There's often no way to automatically prove that a string is UTF8 or LATIN1. It is possible to prove that a string is not legal UTF8, but as we all know, sometimes strings are malformed, and what's supposed to be UTF8 is instead nearly or almost UTF8. What I do is to look at each string; if there are any characters with the 8th bit set, then I look to see if it's perfect UTF8. If it's not prefect UTF8, I assume that it's LATIN1.

Yes, there are other character sets in existence. I'm rather hoping that there aren't any in GopherSpace, because I'm not sure how I'd figure out which was which.

For C# programmers, I've learned two important things about UTF8 conversions. Firstly, many of the "Utf8 check" libraries are copies of each other and they have a common bug where if a buffer ends with a UTF8 sequence, the sequence is incorrectly flagged as being incorrect.

Secondly, the UWP Encoding.Utf8 has the pernicious habit of sometimes throwing on bad UTF8 sequences and sometimes not. I could understand them making a choice either way, but being in an in-between state is just plain programmer-unfriendly.
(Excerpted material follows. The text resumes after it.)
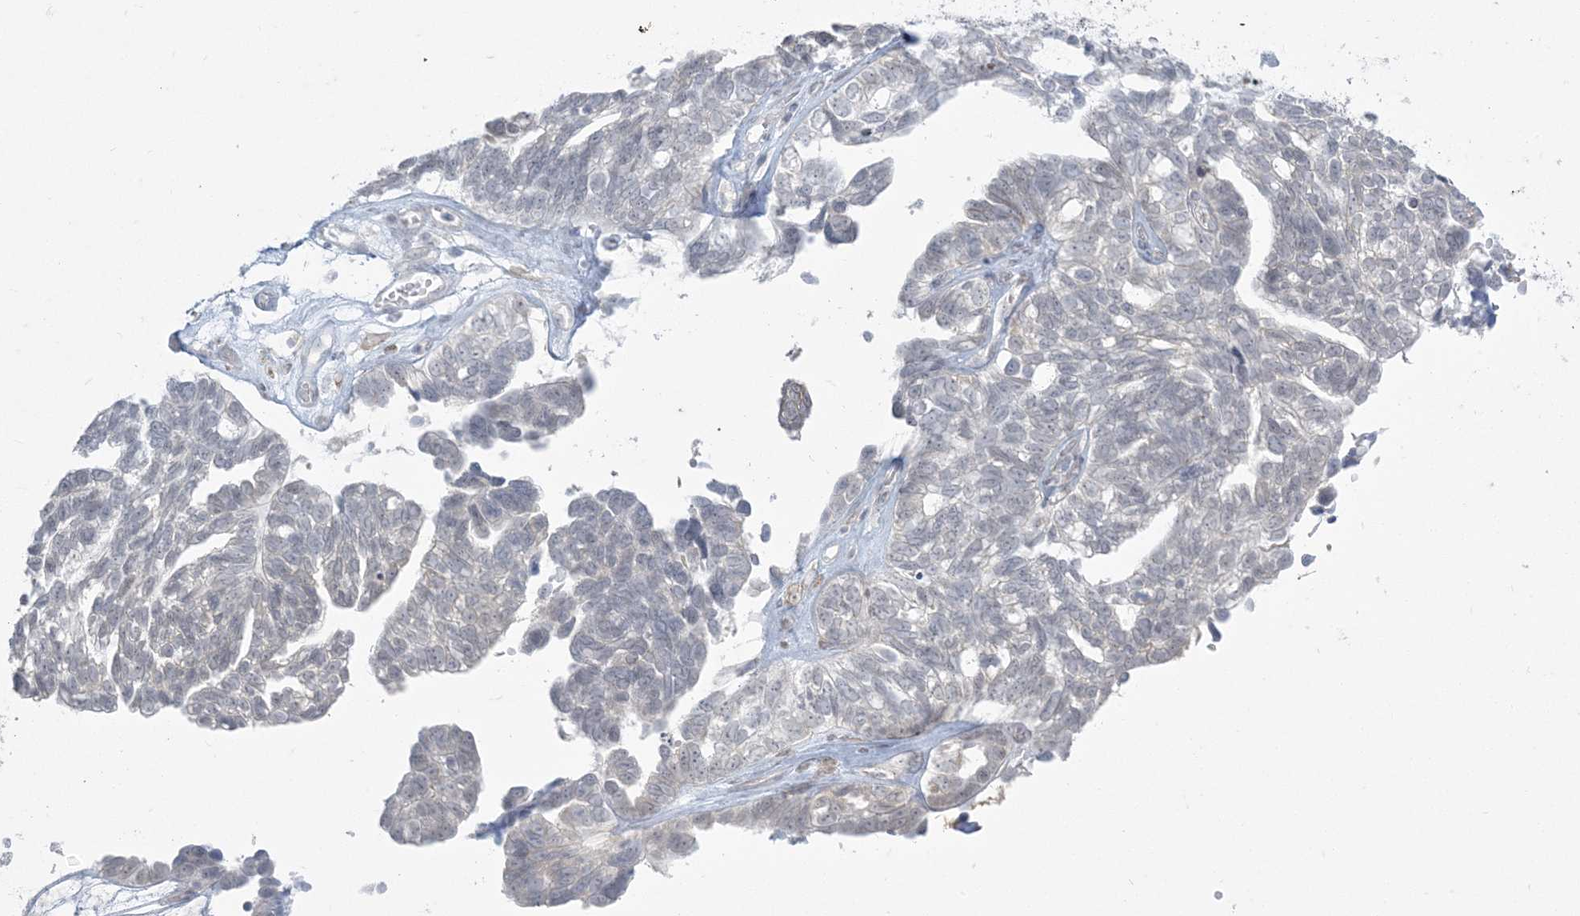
{"staining": {"intensity": "negative", "quantity": "none", "location": "none"}, "tissue": "ovarian cancer", "cell_type": "Tumor cells", "image_type": "cancer", "snomed": [{"axis": "morphology", "description": "Cystadenocarcinoma, serous, NOS"}, {"axis": "topography", "description": "Ovary"}], "caption": "The image exhibits no staining of tumor cells in serous cystadenocarcinoma (ovarian).", "gene": "ZC3H6", "patient": {"sex": "female", "age": 79}}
TL/DR: you have to handle UTF8 and LATIN1 char sets, and as a programmer, you have to double-check your conversion library.

Thursday, March 7, 2019

Dots, more dots, most dots

Welcome back to another part in a series I'm not really entitling, "ways in which servers completely fail to deliver correct Gopher pages". This post is all about the last line of each menu, where a gopher menu is the common type of page that you go to. Each menu has a list of links, files and information. And each menu is supposed to end with a single line consisting of a single dot.

BNF snippet for the Gopher Protocol, RFC 1436
The picture shows the a part of RFC 1436, the Gopher RFC. Most internet protocols are defined by one or more "Request for Comments" starting with the very early days of the Arpanet, the network from which the Internet was created.
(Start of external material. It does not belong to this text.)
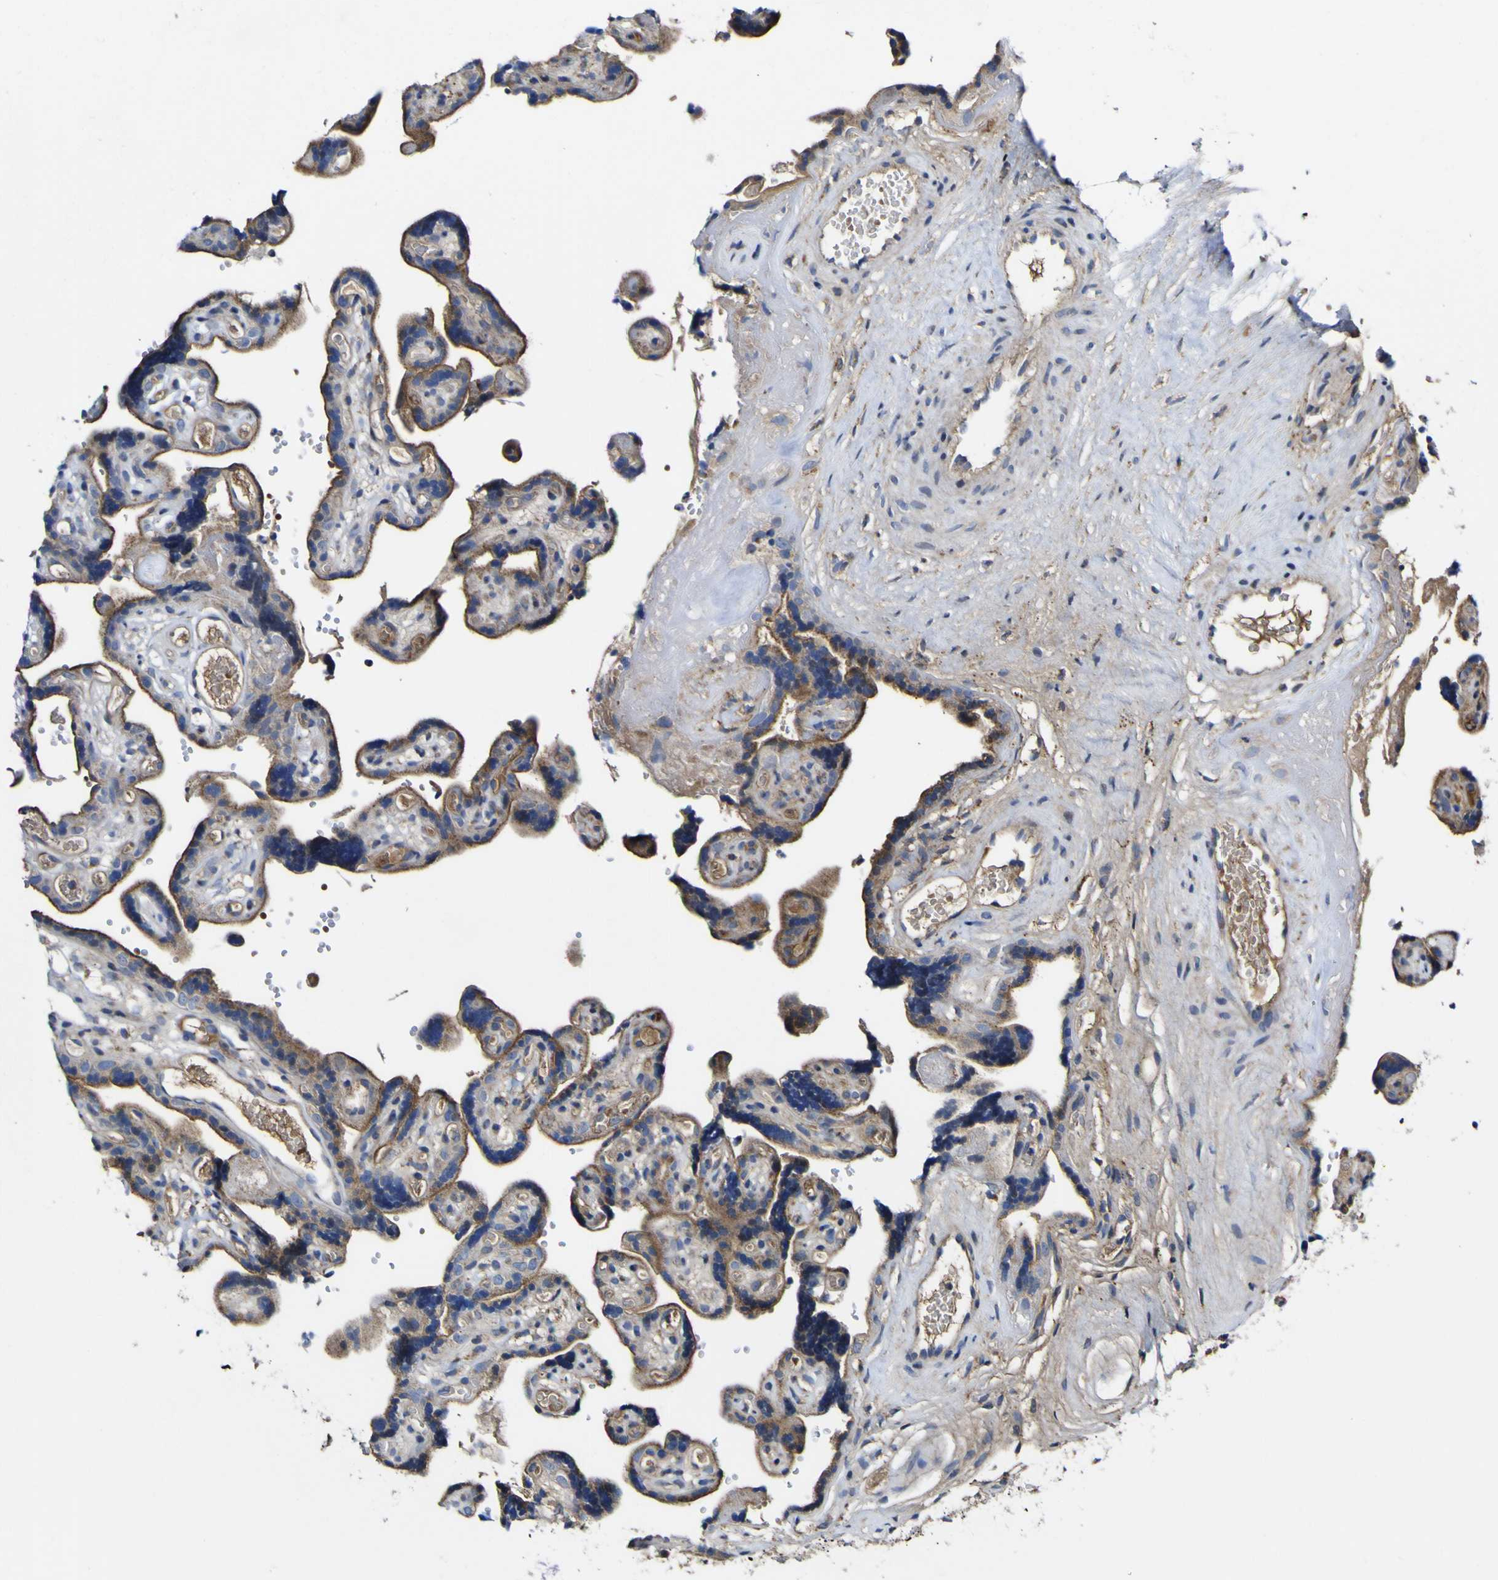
{"staining": {"intensity": "moderate", "quantity": "25%-75%", "location": "cytoplasmic/membranous"}, "tissue": "placenta", "cell_type": "Trophoblastic cells", "image_type": "normal", "snomed": [{"axis": "morphology", "description": "Normal tissue, NOS"}, {"axis": "topography", "description": "Placenta"}], "caption": "The immunohistochemical stain shows moderate cytoplasmic/membranous positivity in trophoblastic cells of benign placenta. Nuclei are stained in blue.", "gene": "CCDC90B", "patient": {"sex": "female", "age": 30}}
This particular snippet shows what the "LastLine" should be. The Lastline ::= means that we're going to define a new part of the protocol. One the right had side of the ::= is the actual definition: '.' CR-LF. This means that the last line should be a period (the '.') followed by a CR-LF. CR-LF is defined earlier; it's an ASCII carriage return followed by a line feed.

And now the big question: how many menus actually follow this pattern? The answer, of course, is "most" but also "but not all". Here are the numbers from a recent Gopher crawl of part of the Gopherverse

Numerically, the results are:

Correct LastLine 1453 69.26%
No LastLine 633 30.17%
Dot and then close 10 0.48%
Dot then CR or LF 2 0.10%

Conclusion: if you're writing a Gopher parser, you have to handle the presence or absence of the dotted line, and several different ways the last line can be messed up.